Write what comes next in the forum thread below about getting SCHSM club members active on the forum, picking up after its last sentence.

[Extract]:
::::::

I'm sure you're not alone. The forum is relatively young yet it already has a considerable archive of simply amazing projects done by the members. One could spend a lot of happy hours just reviewing the material that's been presented. But, more importantly, the administrators and moderators are working hard to keep the site friendly, helpful to newbies and devoid of the OT crap and bickering that has poisoned so many other similar fora.

Your job, should you choose to accept it, is to help me get more of our SCHSM club members to become active on the forum. I know they would enjoy it and they have lots of good stuff to present themselves. A few words from you at tomorrow's meeting may help us to get them involved.


----------



## ChooChooMike (Dec 5, 2008)

Marv - Should we set up a table to sign up members from SCHSM ?? 



> I was struck by the artist's comment that such work is painful while in the making. As Marv said earlier in the thread, luckily there are talented people who will endure the pain so we can enjoy the result!

::::::

[Information supplied]:
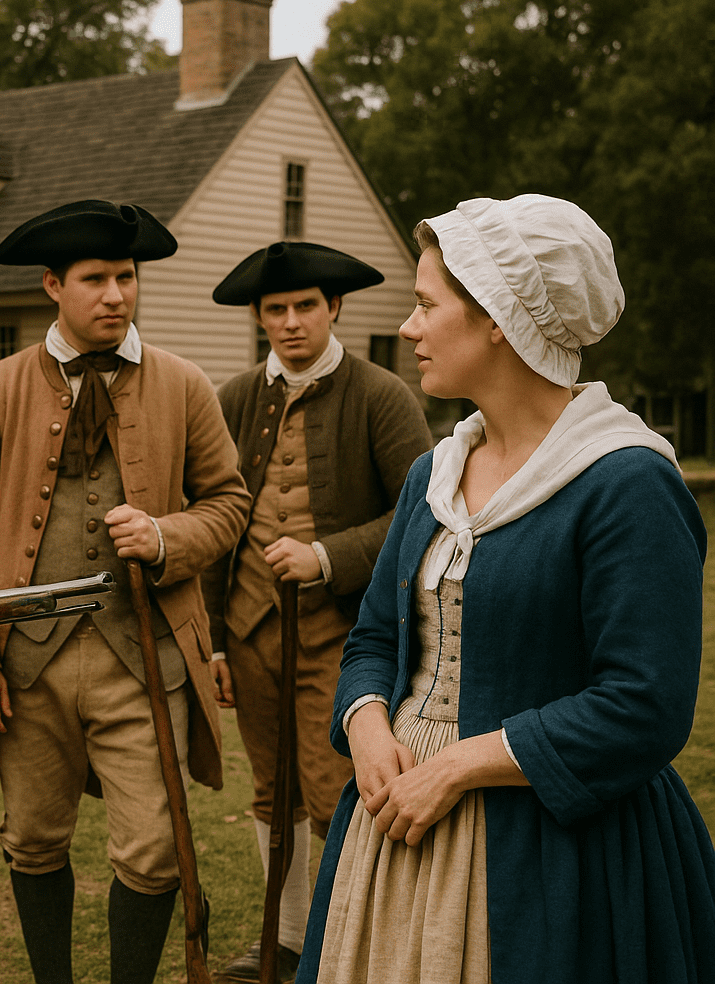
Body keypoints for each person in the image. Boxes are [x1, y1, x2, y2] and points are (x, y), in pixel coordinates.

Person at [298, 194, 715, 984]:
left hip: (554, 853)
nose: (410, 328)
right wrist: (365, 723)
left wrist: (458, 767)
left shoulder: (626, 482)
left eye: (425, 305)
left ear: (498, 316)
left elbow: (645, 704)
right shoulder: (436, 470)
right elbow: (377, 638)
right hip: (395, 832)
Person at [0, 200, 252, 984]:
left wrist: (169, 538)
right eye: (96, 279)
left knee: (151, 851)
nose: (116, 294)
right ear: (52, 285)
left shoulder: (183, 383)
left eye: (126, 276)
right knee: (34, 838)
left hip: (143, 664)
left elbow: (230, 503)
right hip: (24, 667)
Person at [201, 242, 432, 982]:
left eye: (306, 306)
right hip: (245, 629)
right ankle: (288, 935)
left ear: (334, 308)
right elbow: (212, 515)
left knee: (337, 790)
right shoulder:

::::::

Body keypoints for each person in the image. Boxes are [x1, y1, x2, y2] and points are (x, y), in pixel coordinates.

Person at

::::::

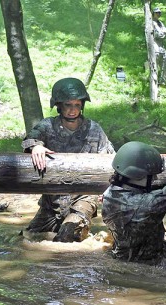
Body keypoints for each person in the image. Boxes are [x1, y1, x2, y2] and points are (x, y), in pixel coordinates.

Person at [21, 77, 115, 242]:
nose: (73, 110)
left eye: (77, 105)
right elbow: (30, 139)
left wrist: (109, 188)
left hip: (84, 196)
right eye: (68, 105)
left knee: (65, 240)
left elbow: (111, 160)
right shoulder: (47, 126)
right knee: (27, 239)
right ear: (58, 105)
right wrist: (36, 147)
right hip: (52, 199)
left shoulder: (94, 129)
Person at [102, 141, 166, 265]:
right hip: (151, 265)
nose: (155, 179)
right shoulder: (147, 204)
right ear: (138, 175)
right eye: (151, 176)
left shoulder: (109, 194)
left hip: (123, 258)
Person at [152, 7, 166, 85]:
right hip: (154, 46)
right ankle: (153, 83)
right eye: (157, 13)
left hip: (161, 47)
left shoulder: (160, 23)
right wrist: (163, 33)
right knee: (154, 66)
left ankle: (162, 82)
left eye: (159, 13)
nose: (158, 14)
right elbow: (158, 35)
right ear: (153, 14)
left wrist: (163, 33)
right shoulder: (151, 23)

::::::

[Exercise response]:
At the end of the video, the talking head mentioned that this guy's life work has been sold to a collector for $20M !! That should assuage his pain a bit .... :

Mike


----------



## CrewCab (Dec 5, 2008)

ChooChooMike  said:
			
		

> this guy's life work has been sold to a collector for $20M !!



and considering ...... (his words) ........... "he has learning difficulties and can neither read nor write" .............. there is hope for us all 


Seriously though all the examples posted in this thread are genuine works of art imho.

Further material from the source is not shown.